### What you have to do
Only the pictures are to be omitted; every entry beneath should otherwise be duplicated exactly.

○ ○ ○

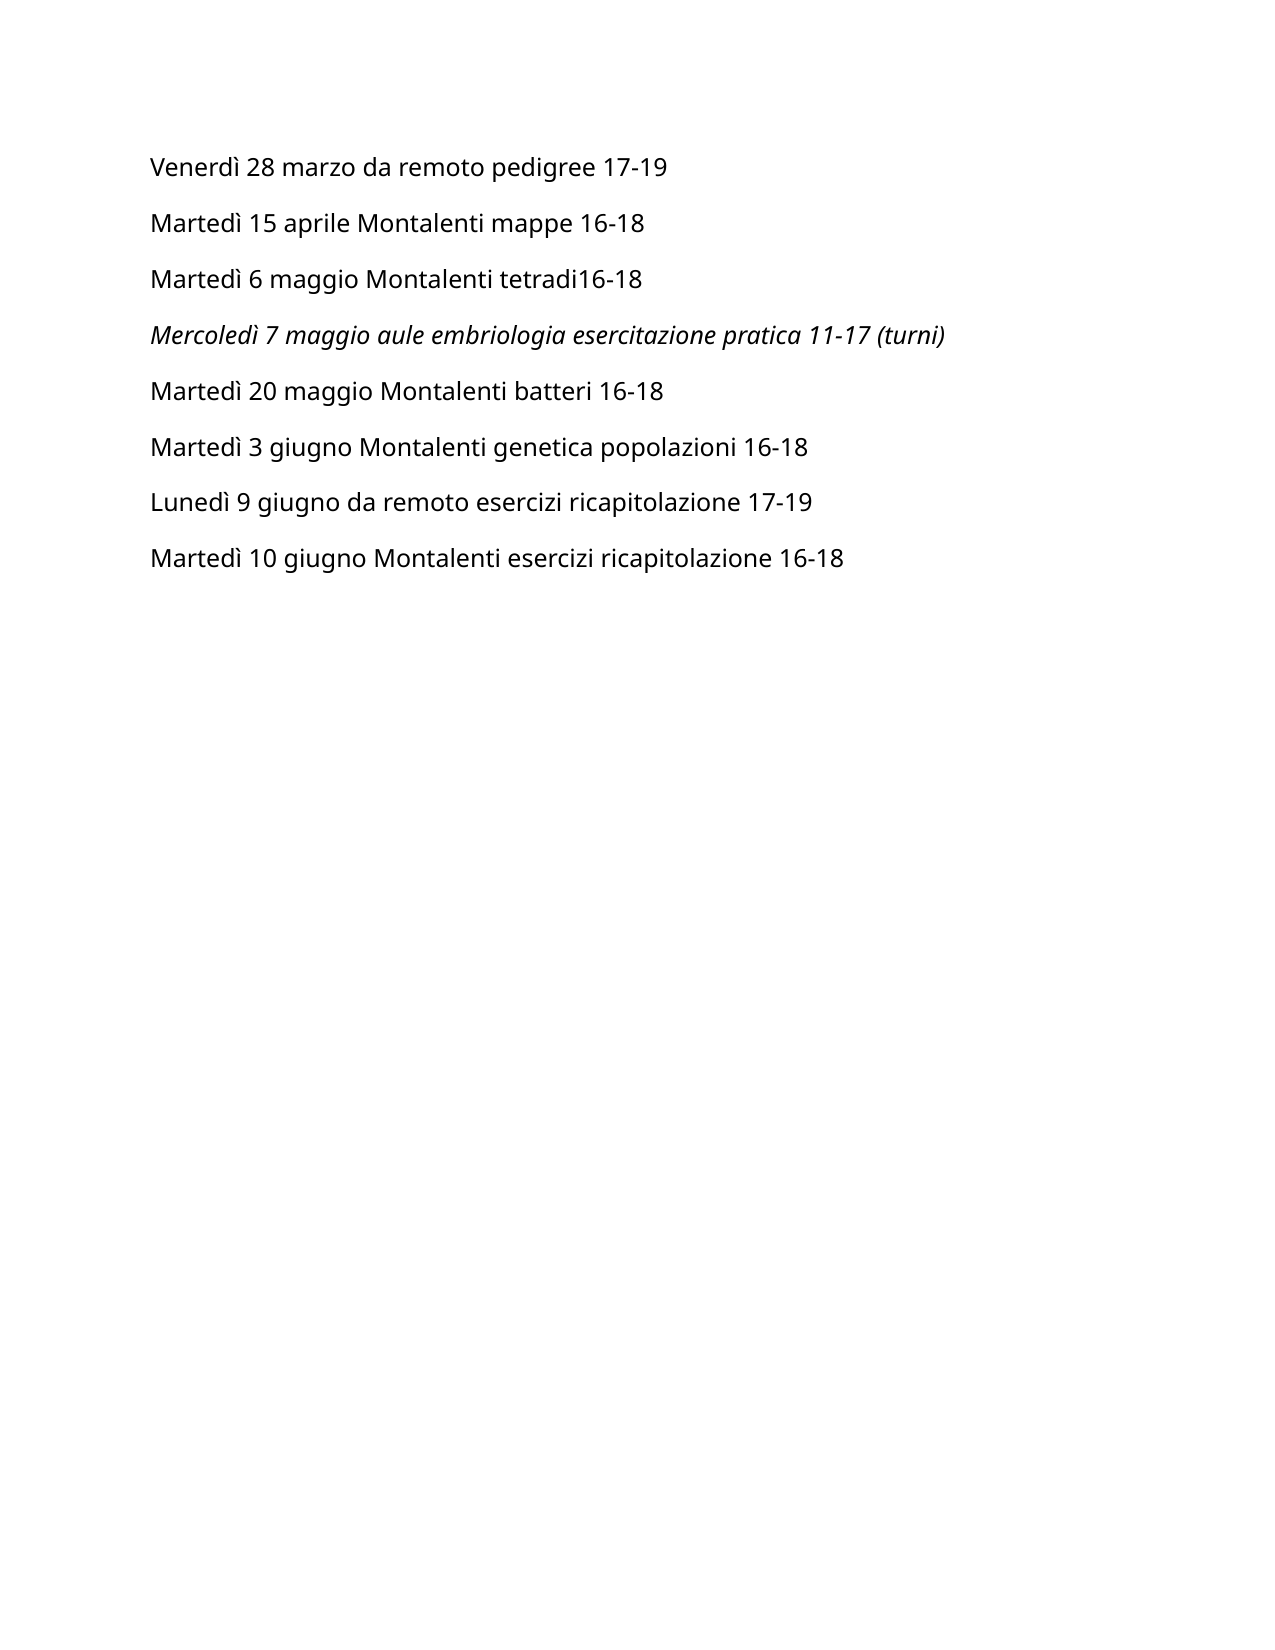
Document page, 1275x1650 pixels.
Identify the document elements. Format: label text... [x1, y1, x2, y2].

text Lunedì 9 giugno da remoto esercizi ricapitolazione 17-19 [150, 485, 1125, 519]
text Martedì 3 giugno Montalenti genetica popolazioni 16-18 [150, 429, 1125, 463]
text Venerdì 28 marzo da remoto pedigree 17-19 [150, 150, 1125, 184]
text Martedì 15 aprile Montalenti mappe 16-18 [150, 206, 1125, 240]
text Martedì 20 maggio Montalenti batteri 16-18 [150, 373, 1125, 407]
text Mercoledì 7 maggio aule embriologia esercitazione pratica 11-17 (turni) [150, 317, 1125, 352]
text Martedì 10 giugno Montalenti esercizi ricapitolazione 16-18 [150, 541, 1125, 575]
text Martedì 6 maggio Montalenti tetradi16-18 [150, 262, 1125, 296]
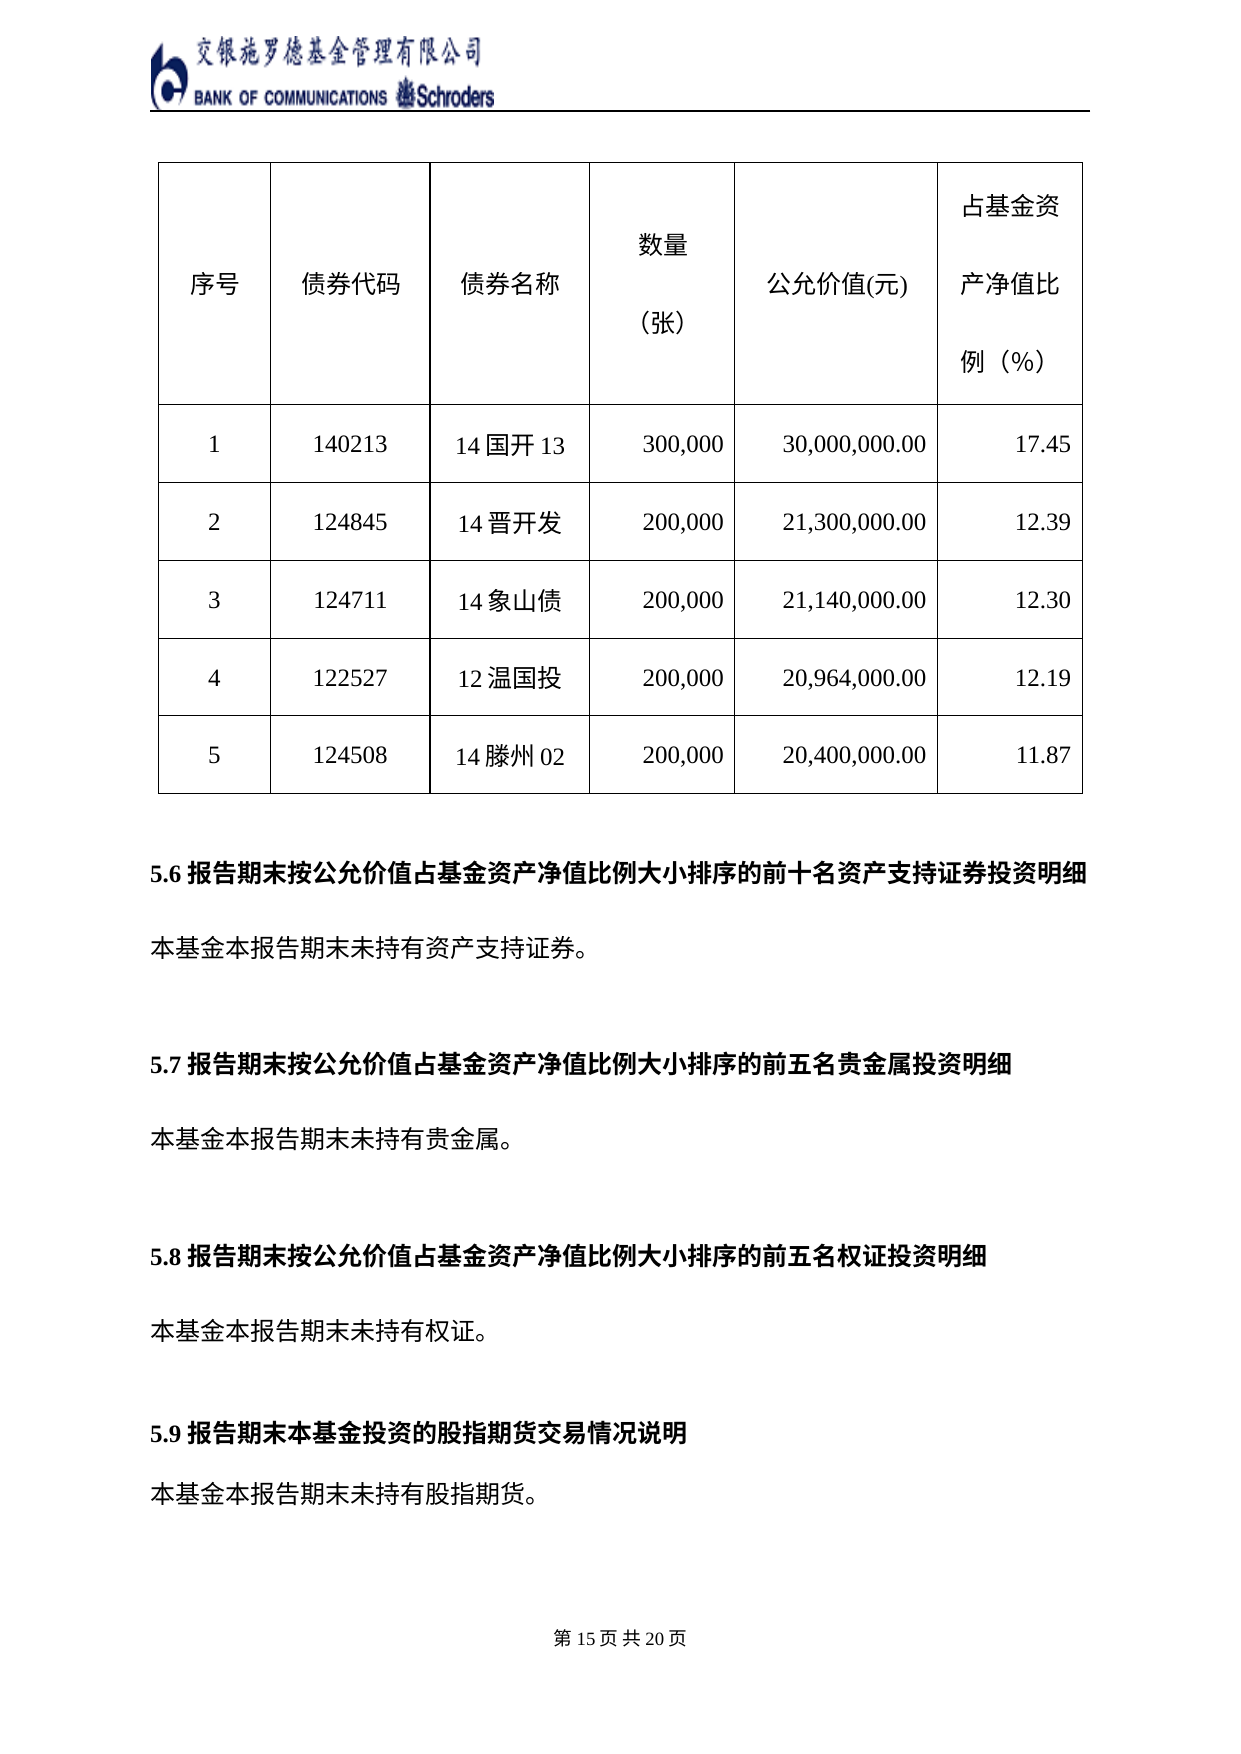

○ ○ ○

### Response area
Document page, 1275x1650 pixels.
Identify the document elements. Format: label text... [x1, y1, x2, y2].

text Lunedì 9 giugno da remoto esercizi ricapitolazione 17-19 [150, 485, 1125, 519]
text Martedì 3 giugno Montalenti genetica popolazioni 16-18 [150, 429, 1125, 463]
text Venerdì 28 marzo da remoto pedigree 17-19 [150, 150, 1125, 184]
text Martedì 15 aprile Montalenti mappe 16-18 [150, 206, 1125, 240]
text Martedì 20 maggio Montalenti batteri 16-18 [150, 373, 1125, 407]
text Mercoledì 7 maggio aule embriologia esercitazione pratica 11-17 (turni) [150, 317, 1125, 352]
text Martedì 10 giugno Montalenti esercizi ricapitolazione 16-18 [150, 541, 1125, 575]
text Martedì 6 maggio Montalenti tetradi16-18 [150, 262, 1125, 296]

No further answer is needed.